• [Data provided]:
#####

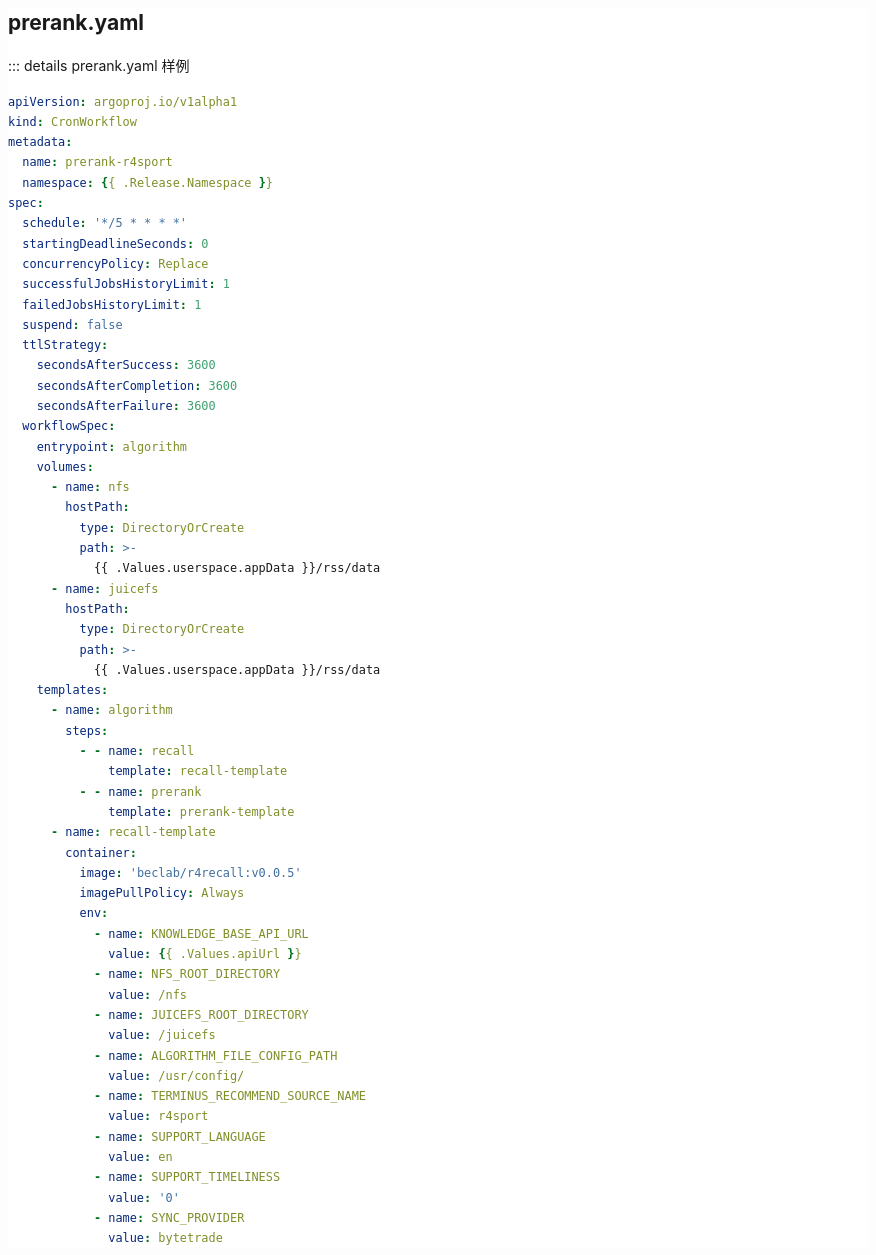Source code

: 

## prerank.yaml

::: details prerank.yaml 样例

```Yaml
apiVersion: argoproj.io/v1alpha1
kind: CronWorkflow
metadata:
  name: prerank-r4sport
  namespace: {{ .Release.Namespace }}
spec:
  schedule: '*/5 * * * *'
  startingDeadlineSeconds: 0
  concurrencyPolicy: Replace
  successfulJobsHistoryLimit: 1
  failedJobsHistoryLimit: 1
  suspend: false
  ttlStrategy:
    secondsAfterSuccess: 3600
    secondsAfterCompletion: 3600
    secondsAfterFailure: 3600
  workflowSpec:
    entrypoint: algorithm
    volumes:
      - name: nfs
        hostPath:
          type: DirectoryOrCreate
          path: >-
            {{ .Values.userspace.appData }}/rss/data
      - name: juicefs
        hostPath:
          type: DirectoryOrCreate
          path: >-
            {{ .Values.userspace.appData }}/rss/data
    templates:
      - name: algorithm
        steps:
          - - name: recall
              template: recall-template
          - - name: prerank
              template: prerank-template
      - name: recall-template
        container:
          image: 'beclab/r4recall:v0.0.5'
          imagePullPolicy: Always
          env:
            - name: KNOWLEDGE_BASE_API_URL
              value: {{ .Values.apiUrl }}
            - name: NFS_ROOT_DIRECTORY
              value: /nfs
            - name: JUICEFS_ROOT_DIRECTORY
              value: /juicefs
            - name: ALGORITHM_FILE_CONFIG_PATH
              value: /usr/config/
            - name: TERMINUS_RECOMMEND_SOURCE_NAME
              value: r4sport
            - name: SUPPORT_LANGUAGE
              value: en
            - name: SUPPORT_TIMELINESS
              value: '0'
            - name: SYNC_PROVIDER
              value: bytetrade
```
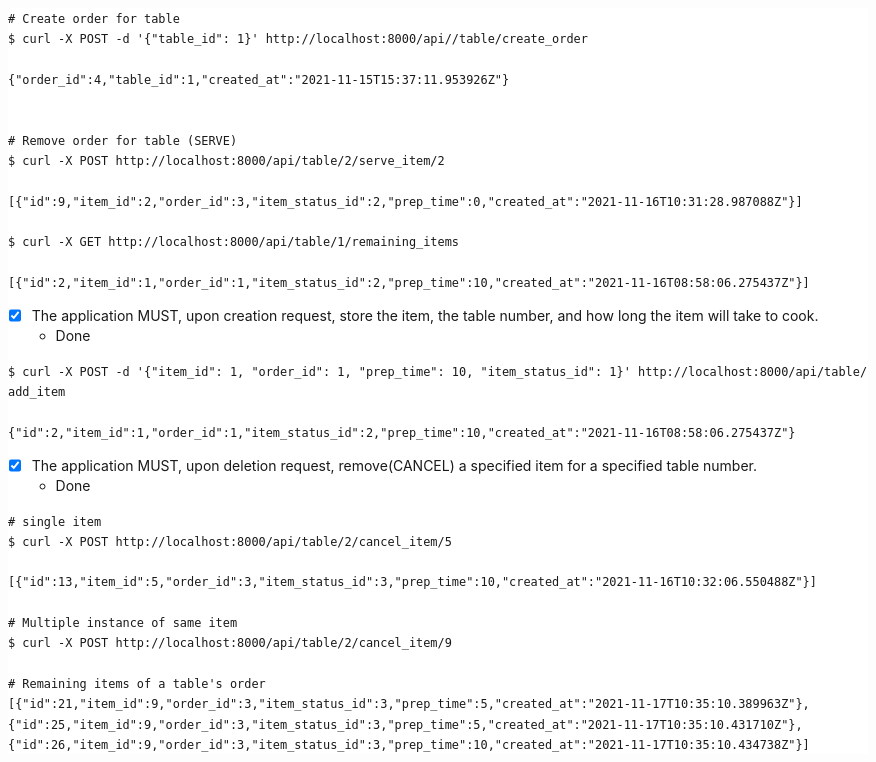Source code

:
 ```
# Create order for table
$ curl -X POST -d '{"table_id": 1}' http://localhost:8000/api//table/create_order

{"order_id":4,"table_id":1,"created_at":"2021-11-15T15:37:11.953926Z"}


# Remove order for table (SERVE)
$ curl -X POST http://localhost:8000/api/table/2/serve_item/2

[{"id":9,"item_id":2,"order_id":3,"item_status_id":2,"prep_time":0,"created_at":"2021-11-16T10:31:28.987088Z"}]

$ curl -X GET http://localhost:8000/api/table/1/remaining_items

[{"id":2,"item_id":1,"order_id":1,"item_status_id":2,"prep_time":10,"created_at":"2021-11-16T08:58:06.275437Z"}]

```

- [x] The application MUST, upon creation request, store the item, the table number, and how long the item will take to cook.
  - Done

```
$ curl -X POST -d '{"item_id": 1, "order_id": 1, "prep_time": 10, "item_status_id": 1}' http://localhost:8000/api/table/add_item

{"id":2,"item_id":1,"order_id":1,"item_status_id":2,"prep_time":10,"created_at":"2021-11-16T08:58:06.275437Z"}
```

- [x] The application MUST, upon deletion request, remove(CANCEL) a specified item for a specified table number.
  - Done

```
# single item
$ curl -X POST http://localhost:8000/api/table/2/cancel_item/5

[{"id":13,"item_id":5,"order_id":3,"item_status_id":3,"prep_time":10,"created_at":"2021-11-16T10:32:06.550488Z"}]

# Multiple instance of same item
$ curl -X POST http://localhost:8000/api/table/2/cancel_item/9

# Remaining items of a table's order
[{"id":21,"item_id":9,"order_id":3,"item_status_id":3,"prep_time":5,"created_at":"2021-11-17T10:35:10.389963Z"},
{"id":25,"item_id":9,"order_id":3,"item_status_id":3,"prep_time":5,"created_at":"2021-11-17T10:35:10.431710Z"},
{"id":26,"item_id":9,"order_id":3,"item_status_id":3,"prep_time":10,"created_at":"2021-11-17T10:35:10.434738Z"}]

```
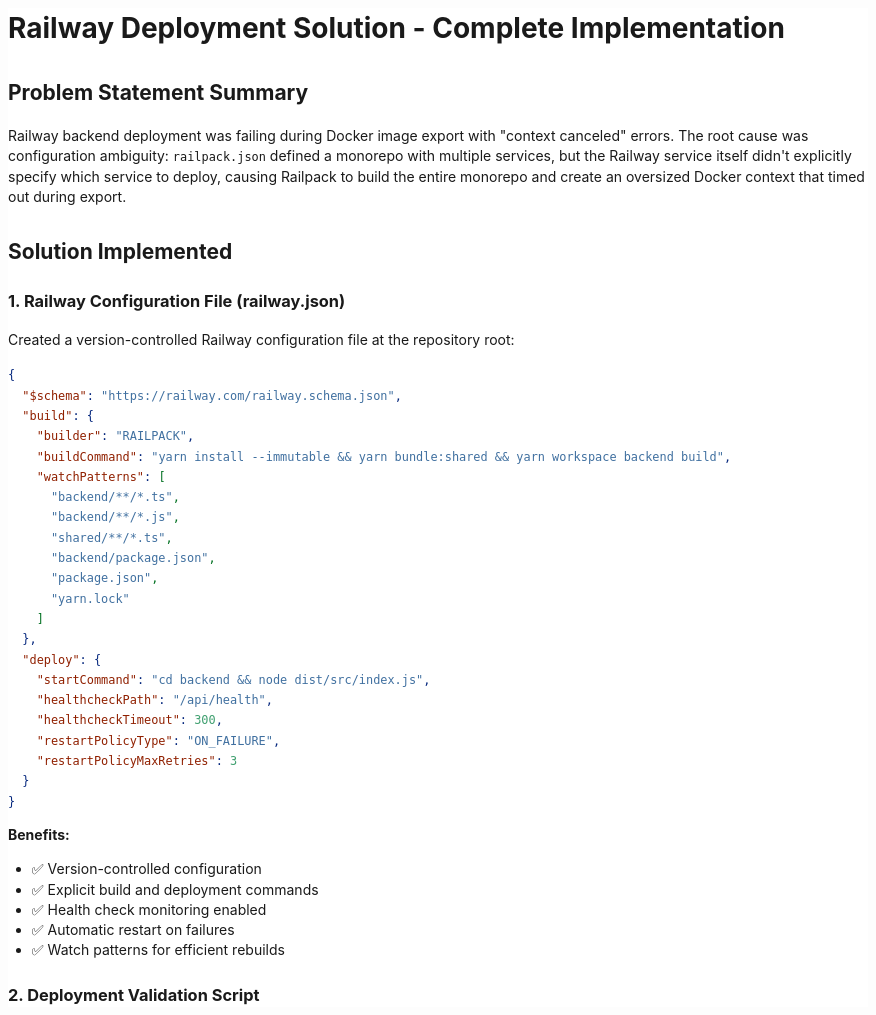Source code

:# Railway Deployment Solution - Complete Implementation

## Problem Statement Summary

Railway backend deployment was failing during Docker image export with "context canceled" errors. The root cause was configuration ambiguity: `railpack.json` defined a monorepo with multiple services, but the Railway service itself didn't explicitly specify which service to deploy, causing Railpack to build the entire monorepo and create an oversized Docker context that timed out during export.

## Solution Implemented

### 1. Railway Configuration File (railway.json)

Created a version-controlled Railway configuration file at the repository root:

```json
{
  "$schema": "https://railway.com/railway.schema.json",
  "build": {
    "builder": "RAILPACK",
    "buildCommand": "yarn install --immutable && yarn bundle:shared && yarn workspace backend build",
    "watchPatterns": [
      "backend/**/*.ts",
      "backend/**/*.js",
      "shared/**/*.ts",
      "backend/package.json",
      "package.json",
      "yarn.lock"
    ]
  },
  "deploy": {
    "startCommand": "cd backend && node dist/src/index.js",
    "healthcheckPath": "/api/health",
    "healthcheckTimeout": 300,
    "restartPolicyType": "ON_FAILURE",
    "restartPolicyMaxRetries": 3
  }
}
```

**Benefits:**
- ✅ Version-controlled configuration
- ✅ Explicit build and deployment commands
- ✅ Health check monitoring enabled
- ✅ Automatic restart on failures
- ✅ Watch patterns for efficient rebuilds

### 2. Deployment Validation Script

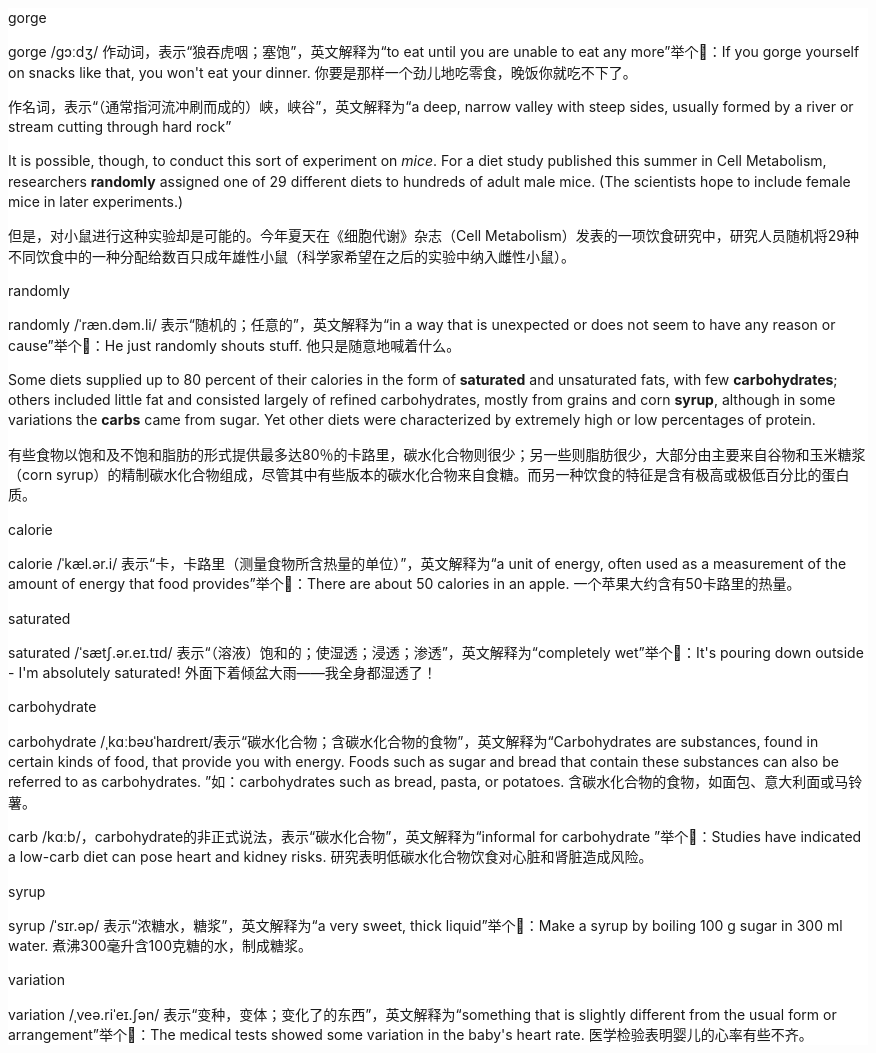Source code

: gorge

gorge /ɡɔːdʒ/ 作动词，表示“狼吞虎咽；塞饱”，英文解释为“to eat until you are unable to eat any more”举个🌰：If you gorge yourself on snacks like that, you won't eat your dinner. 你要是那样一个劲儿地吃零食，晚饭你就吃不下了。

作名词，表示“（通常指河流冲刷而成的）峡，峡谷”，英文解释为“a deep, narrow valley with steep sides, usually formed by a river or stream cutting through hard rock”

It is possible, though, to conduct this sort of experiment on _mice_. For a diet study published this summer in Cell Metabolism, researchers **randomly** assigned one of 29 different diets to hundreds of adult male mice. (The scientists hope to include female mice in later experiments.)

但是，对小鼠进行这种实验却是可能的。今年夏天在《细胞代谢》杂志（Cell Metabolism）发表的一项饮食研究中，研究人员随机将29种不同饮食中的一种分配给数百只成年雄性小鼠（科学家希望在之后的实验中纳入雌性小鼠）。

randomly

randomly /ˈræn.dəm.li/ 表示“随机的；任意的”，英文解释为“in a way that is unexpected or does not seem to have any reason or cause”举个🌰：He just randomly shouts stuff. 他只是随意地喊着什么。

Some diets supplied up to 80 percent of their calories in the form of **saturated** and unsaturated fats, with few **carbohydrates**; others included little fat and consisted largely of refined carbohydrates, mostly from grains and corn **syrup**, although in some variations the **carbs** came from sugar. Yet other diets were characterized by extremely high or low percentages of protein.

有些食物以饱和及不饱和脂肪的形式提供最多达80％的卡路里，碳水化合物则很少；另一些则脂肪很少，大部分由主要来自谷物和玉米糖浆（corn syrup）的精制碳水化合物组成，尽管其中有些版本的碳水化合物来自食糖。而另一种饮食的特征是含有极高或极低百分比的蛋白质。

calorie

calorie /ˈkæl.ər.i/ 表示“卡，卡路里（测量食物所含热量的单位）”，英文解释为“a unit of energy, often used as a measurement of the amount of energy that food provides”举个🌰：There are about 50 calories in an apple. 一个苹果大约含有50卡路里的热量。

saturated

saturated /ˈsætʃ.ər.eɪ.tɪd/ 表示“（溶液）饱和的；使湿透；浸透；渗透”，英文解释为“completely wet”举个🌰：It's pouring down outside - I'm absolutely saturated! 外面下着倾盆大雨——我全身都湿透了！

carbohydrate

carbohydrate /ˌkɑːbəʊˈhaɪdreɪt/表示“碳水化合物；含碳水化合物的食物”，英文解释为“Carbohydrates are substances, found in certain kinds of food, that provide you with energy. Foods such as sugar and bread that contain these substances can also be referred to as carbohydrates. ”如：carbohydrates such as bread, pasta, or potatoes. 含碳水化合物的食物，如面包、意大利面或马铃薯。

carb /kɑːb/，carbohydrate的非正式说法，表示“碳水化合物”，英文解释为“informal for carbohydrate ”举个🌰：Studies have indicated a low-carb diet can pose heart and kidney risks. 研究表明低碳水化合物饮食对心脏和肾脏造成风险。

syrup

syrup /ˈsɪr.əp/ 表示“浓糖水，糖浆”，英文解释为“a very sweet, thick liquid”举个🌰：Make a syrup by boiling 100 g sugar in 300 ml water. 煮沸300毫升含100克糖的水，制成糖浆。

variation

variation /ˌveə.riˈeɪ.ʃən/ 表示“变种，变体；变化了的东西”，英文解释为“something that is slightly different from the usual form or arrangement”举个🌰：The medical tests showed some variation in the baby's heart rate. 医学检验表明婴儿的心率有些不齐。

#####

Search the material above for lines containing the string "MUST", then pull them out.

• [Answer space]:
- [x] The application MUST, upon creation request, store the item, the table number, and how long the item will take to cook.
- [x] The application MUST, upon deletion request, remove(CANCEL) a specified item for a specified table number.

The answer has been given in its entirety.